Q2.The p-value of 0.255 for the number of beds is greater than the typical significance level of 0.05, indicating that we do not have statistically significant evidence to conclude that there’s a linear relationship between the number of beds and property price in this model. Therefore, based on this analysis, the number of beds alone is not a statistically significant predictor of price in this California dataset.
Q3.This regression model examines the relationship between property price and the number of beds, but the high p-value of 0.255 for the ‘Beds’ coefficient suggests that the number of beds is not a statistically significant predictor of price in this dataset. Additionally, the low R-squared value of 0.046 indicates that the model explains only a small portion of the variation in property prices.
Q4.The number of bathrooms has a statistically significant positive effect on home price (p = 0.0152), with each additional bathroom increasing the price on average.

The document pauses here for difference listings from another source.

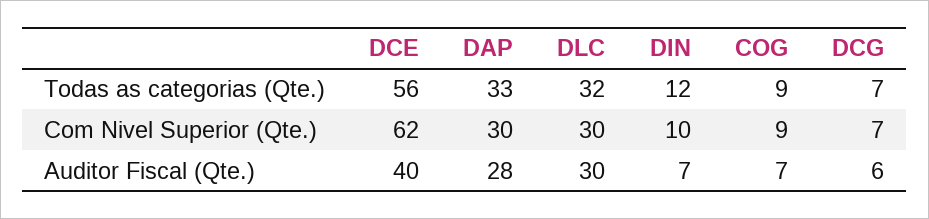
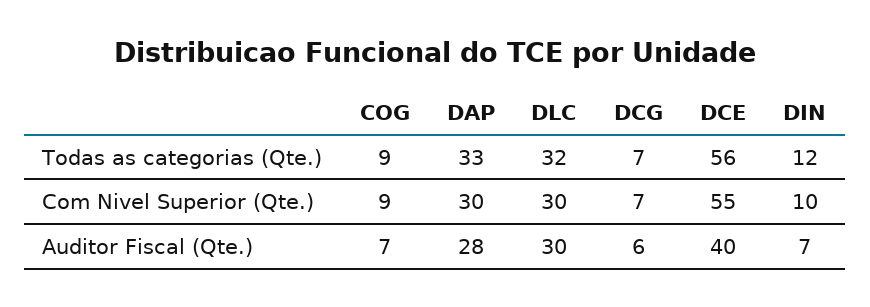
DCE, Com Nivel Superior (Qte.): 62 -> 55

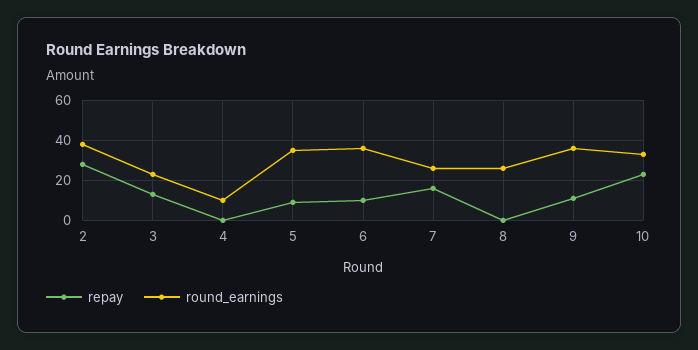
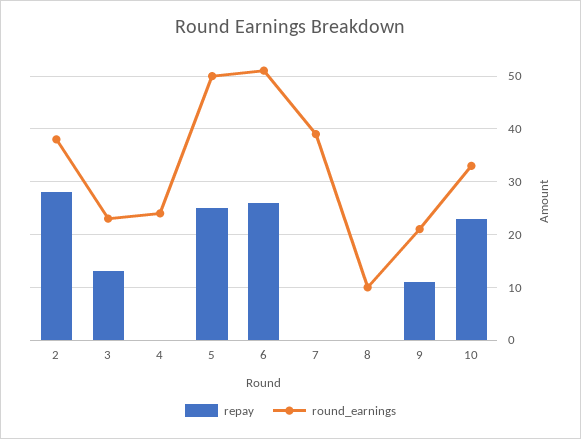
round_earnings, 4: 10 -> 25
repay, 5: 10 -> 25
round_earnings, 5: 35 -> 50
repay, 6: 10 -> 25
round_earnings, 6: 35 -> 50
repay, 7: 15 -> 0
round_earnings, 7: 25 -> 40
round_earnings, 8: 25 -> 10
round_earnings, 9: 35 -> 20

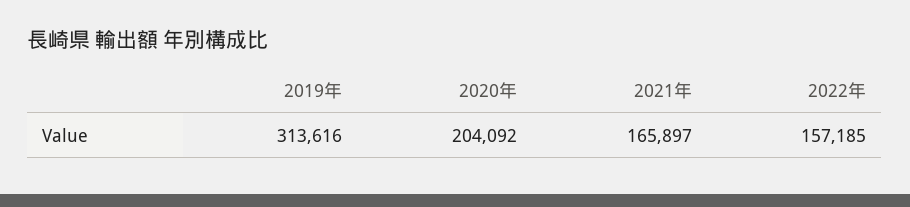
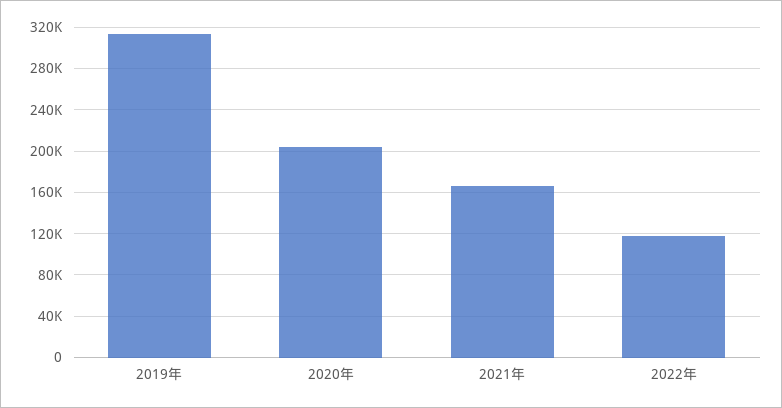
2022年: 157185 -> 120000

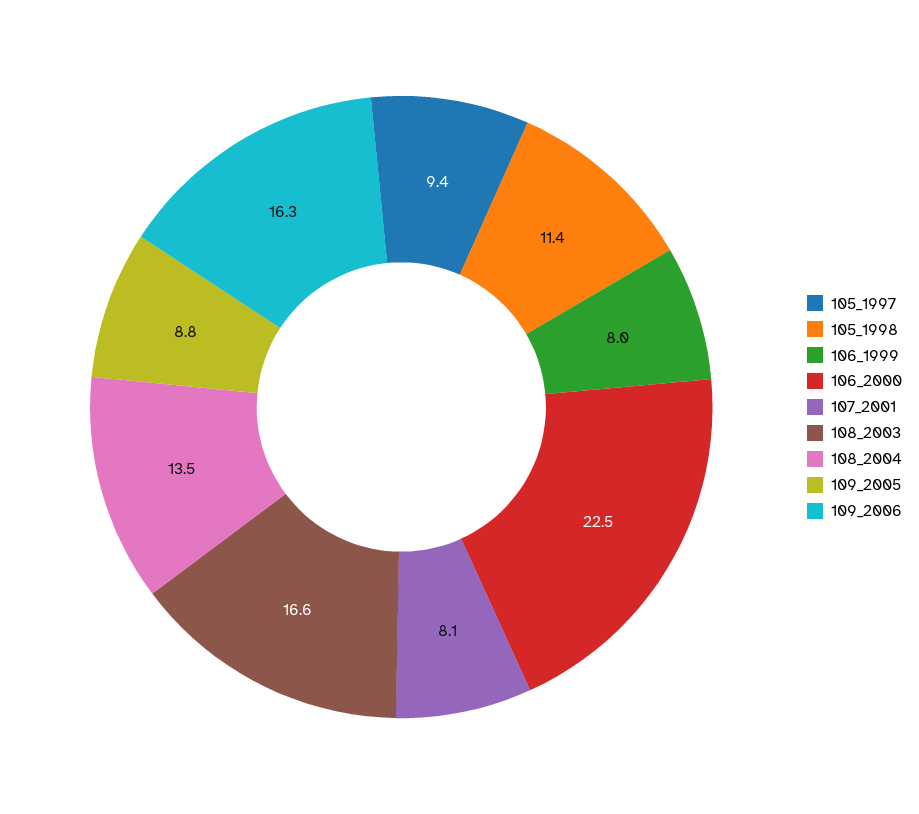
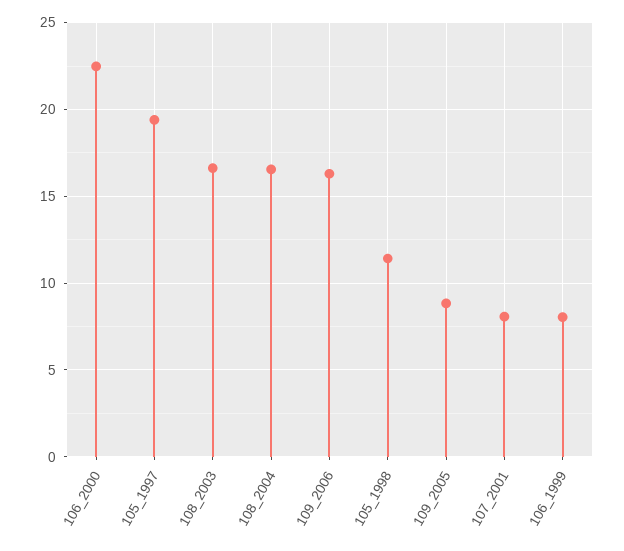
105_1997: 9.4 -> 19.5
108_2004: 13.5 -> 16.5

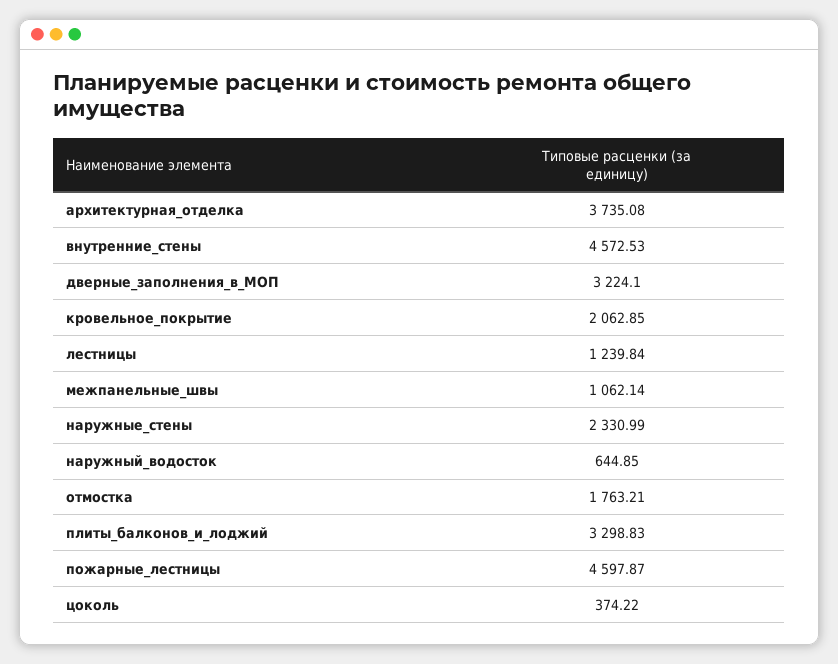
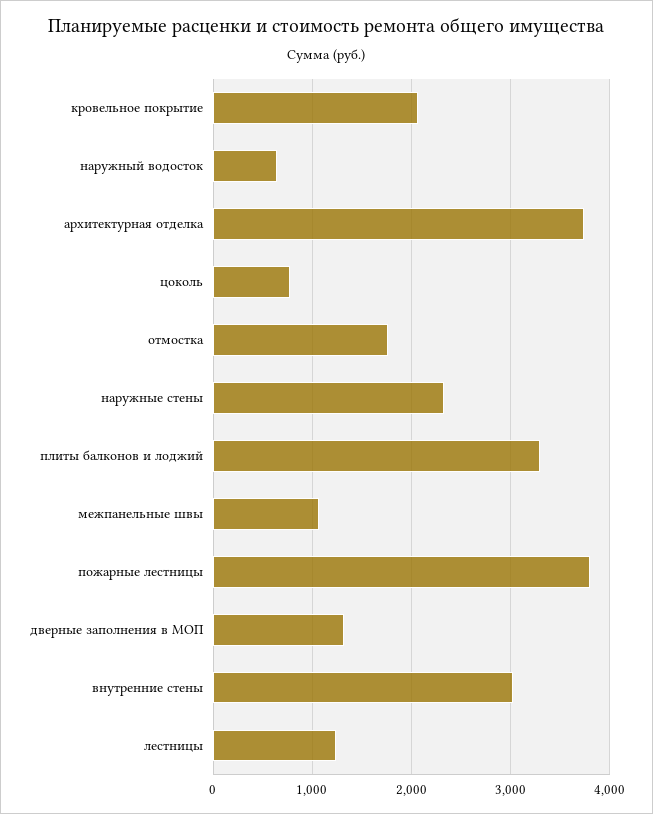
внутренние_стены: 4572.53 -> 3000
дверные_заполнения_в_МОП: 3224.1 -> 1300
пожарные_лестницы: 4597.87 -> 3800
цоколь: 374.22 -> 800

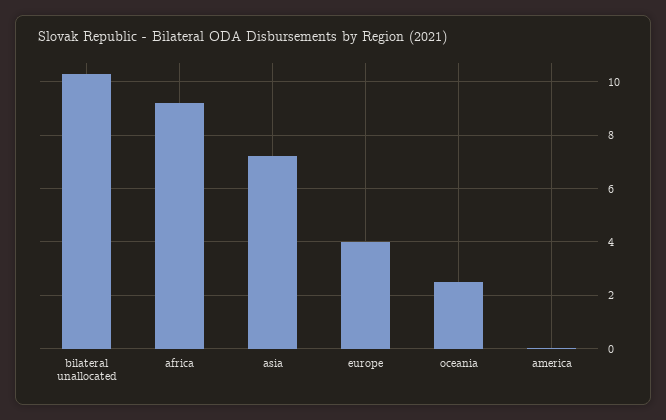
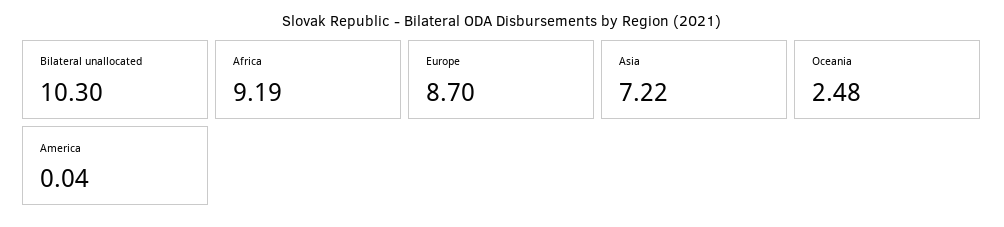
europe: 4 -> 8.7

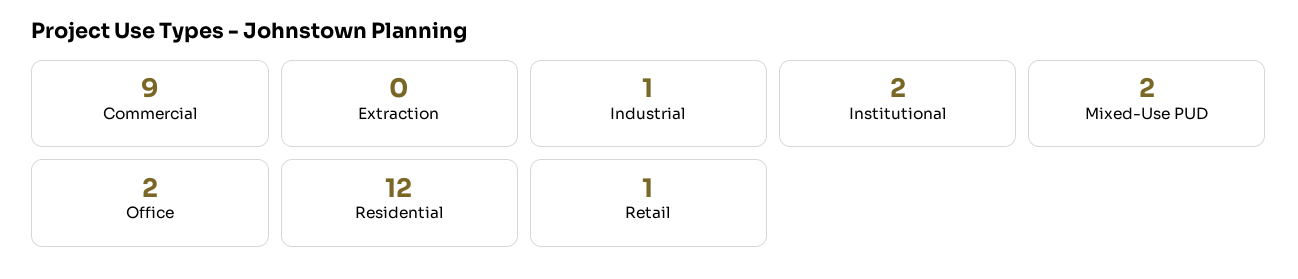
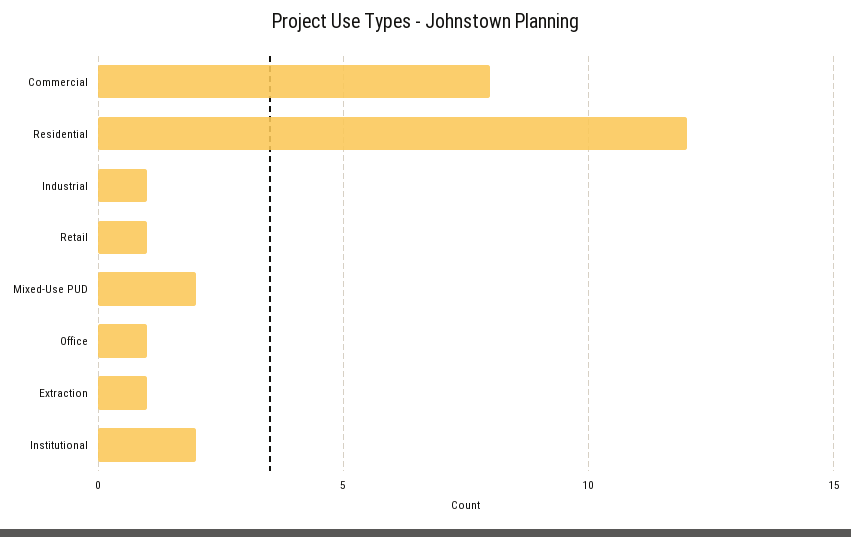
Commercial: 9 -> 8
Extraction: 0 -> 1
Office: 2 -> 1

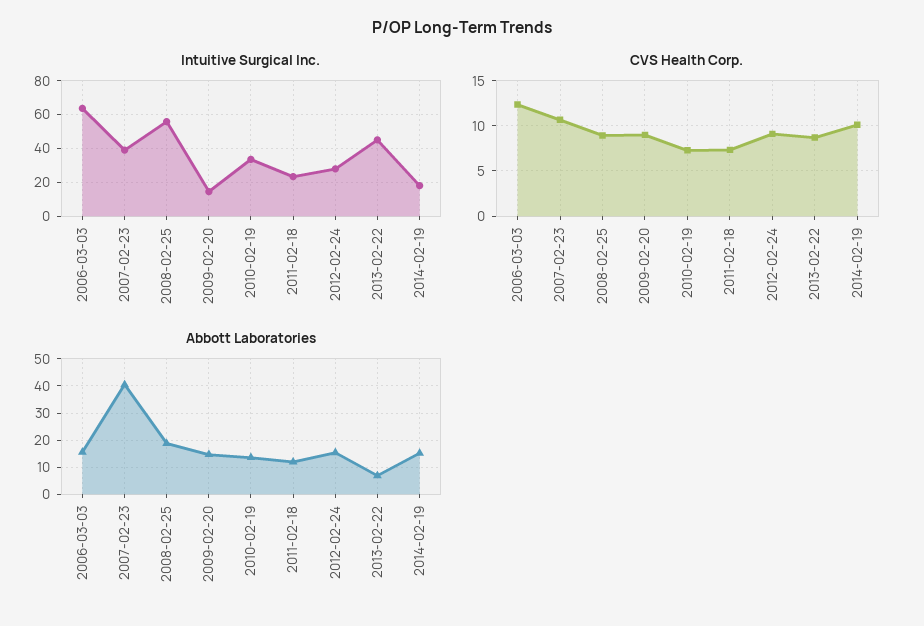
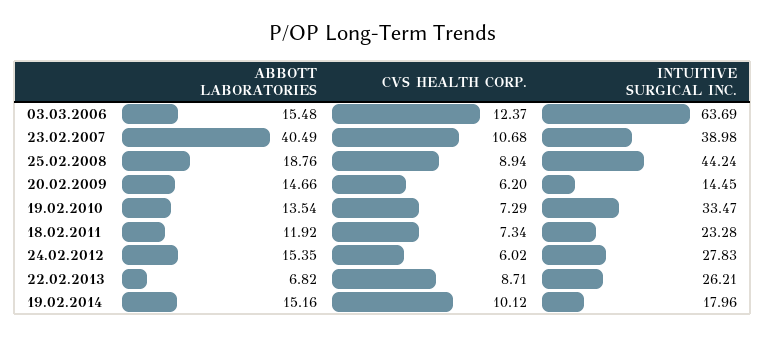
Intuitive Surgical Inc., 2008-02-25: 55 -> 44.24
Intuitive Surgical Inc., 2013-02-22: 45 -> 26.21
CVS Health Corp., 2009-02-20: 9 -> 6.2
CVS Health Corp., 2012-02-24: 9 -> 6.02

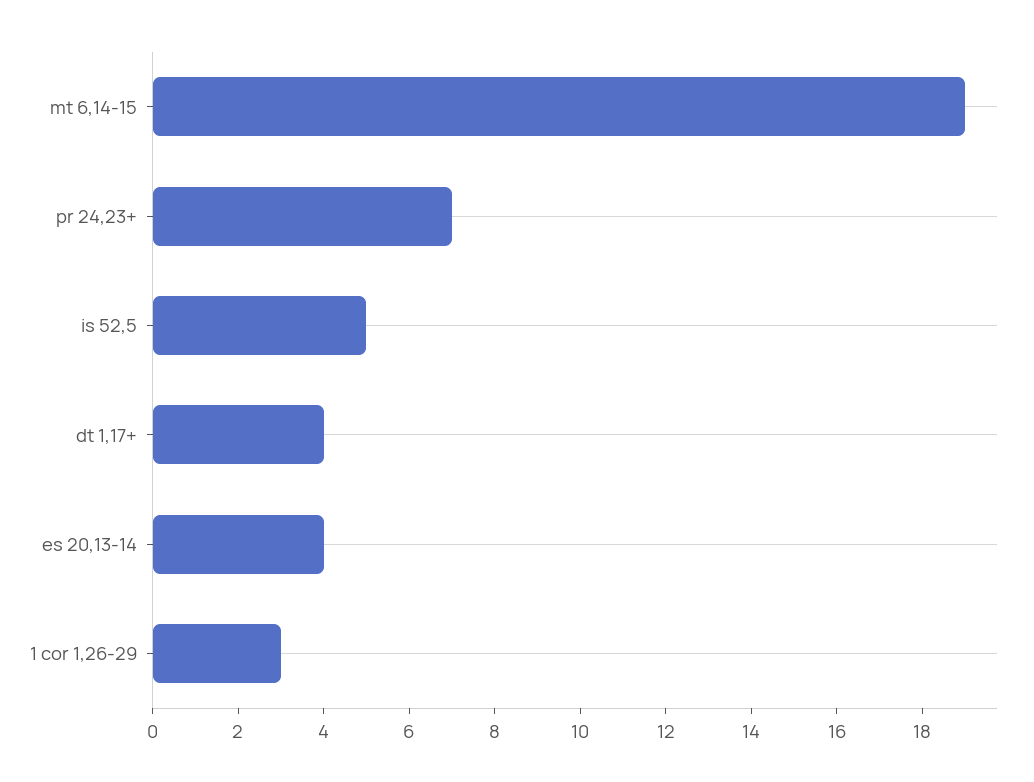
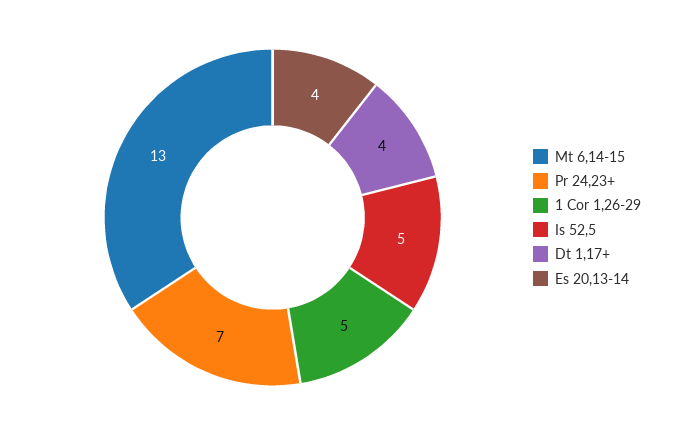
mt 6,14-15: 19 -> 13
1 cor 1,26-29: 3 -> 5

Home size shows a marginally significant influence (p = 0.0570), suggesting weak evidence that larger homes tend to cost more. The number of bedrooms does not significantly impact price (p = 0.4334) when controlling for size and bathrooms. Overall, bathrooms are the strongest predictor of home price among the three variables considered.
Q5. The ANOVA test shows a statistically significant difference in mean home prices among the four states (CA, NY, NJ, PA), with a p-value of 0.000148. This indicates that the state in which a home is located has a significant impact on its price.